METHODS: We conducted a retrospective chart review of all patients who underwent IPAA who experienced Crohn's disease-like complications (pouch fistulas, stricturing small-bowel disease, or pouchitis unresponsive to antibiotics) after ileostomy closure. Patients were segregated according to treatment (azathioprine/6-mercaptopurine only, infliximab only, or both azathioprine/6-mercaptopurine and infliximab) and evaluated for clinical response defined by significant symptomatic improvement and avoidance of stoma.
RESULTS: Of 382 IPAAs, 32 (8.4%) patients developed Crohn's disease-like complications a mean of 17 months after stoma closure. Of these, 22 were treated with azathioprine/6-mercaptopurine and/or infliximab with one lost to follow-up. Overall mean follow-up was 97 ± 11.8 months. Failure rate (requiring stomas) was highest in the fistula group treated with infliximab and azathioprine/6-mercaptopurine (6/13, 46%). Patients with stricturing disease (6) or severe pouchitis (2) were all effectively treated with azathioprine/6-mercaptopurine (5/6) or infliximab (1 patient allergic to azathioprine/6-mercaptopurine) and none of these patients required stomas. In the group not receiving stomas, bowel frequency improved from 8.3 ± 1 to 5.7 ± 0.5 per day (P < .05).

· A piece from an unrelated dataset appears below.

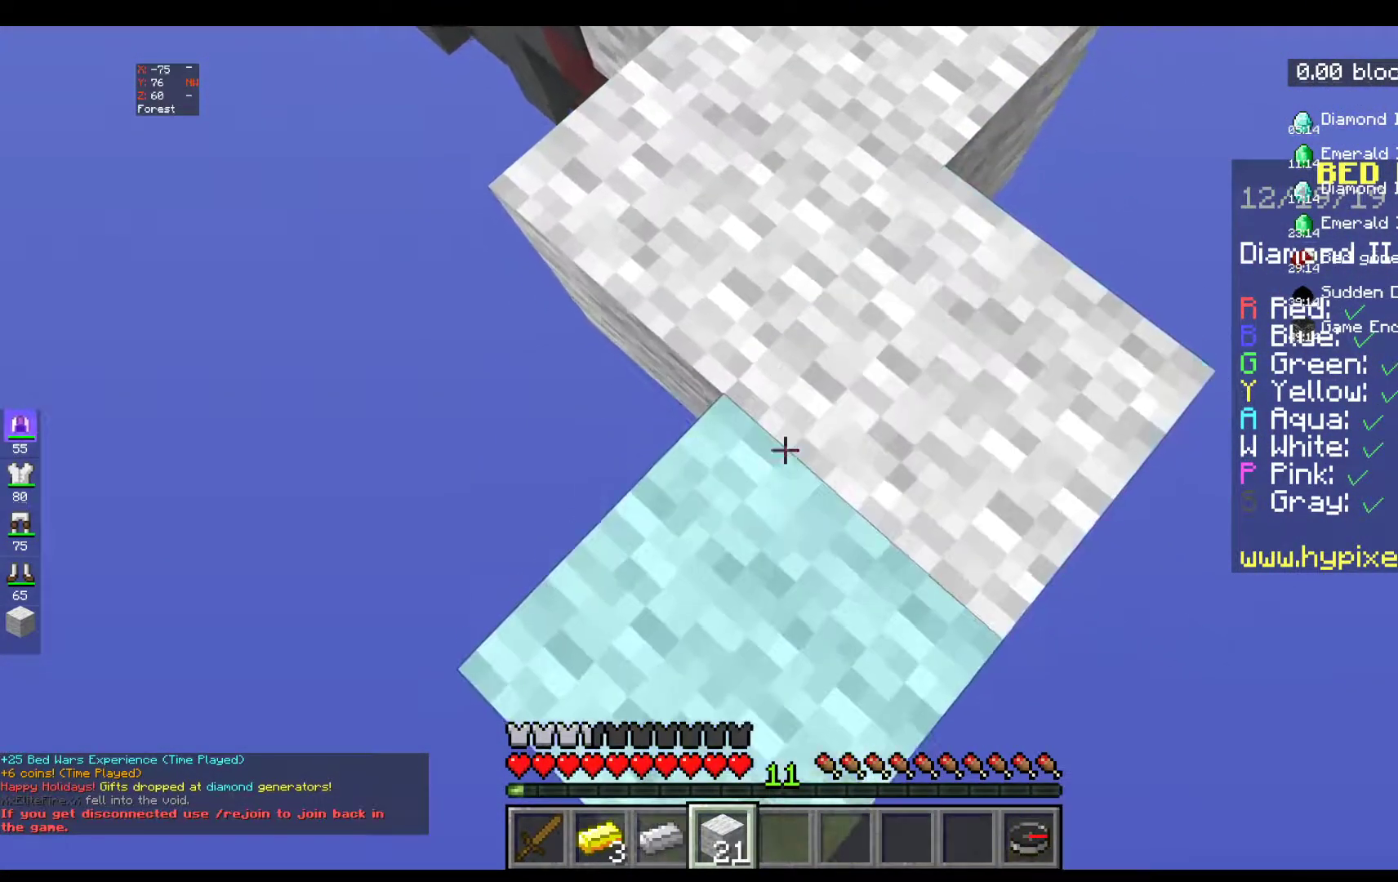
{"keys": ["s"], "mouse": ["right"], "events": []}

CONCLUSION: Fistulizing disease after IPAA has the highest failure/stoma rate (46%) despite treatment with infliximab and/or azathioprine/6-mercaptopurine. IPAA patients with stricturing disease and/or antibiotic resistant pouchitis were successfully treated without stomas and all had resolution of symptoms, which suggests that fistulous disease after IPAA should be treated with infliximab, but stricturing disease and antibiotic resistant pouchitis may be effectively treated with azathioprine/6-mercaptopurine only. Such a protocol will potentially minimize the risks associated with infliximab in this difficult group of patients.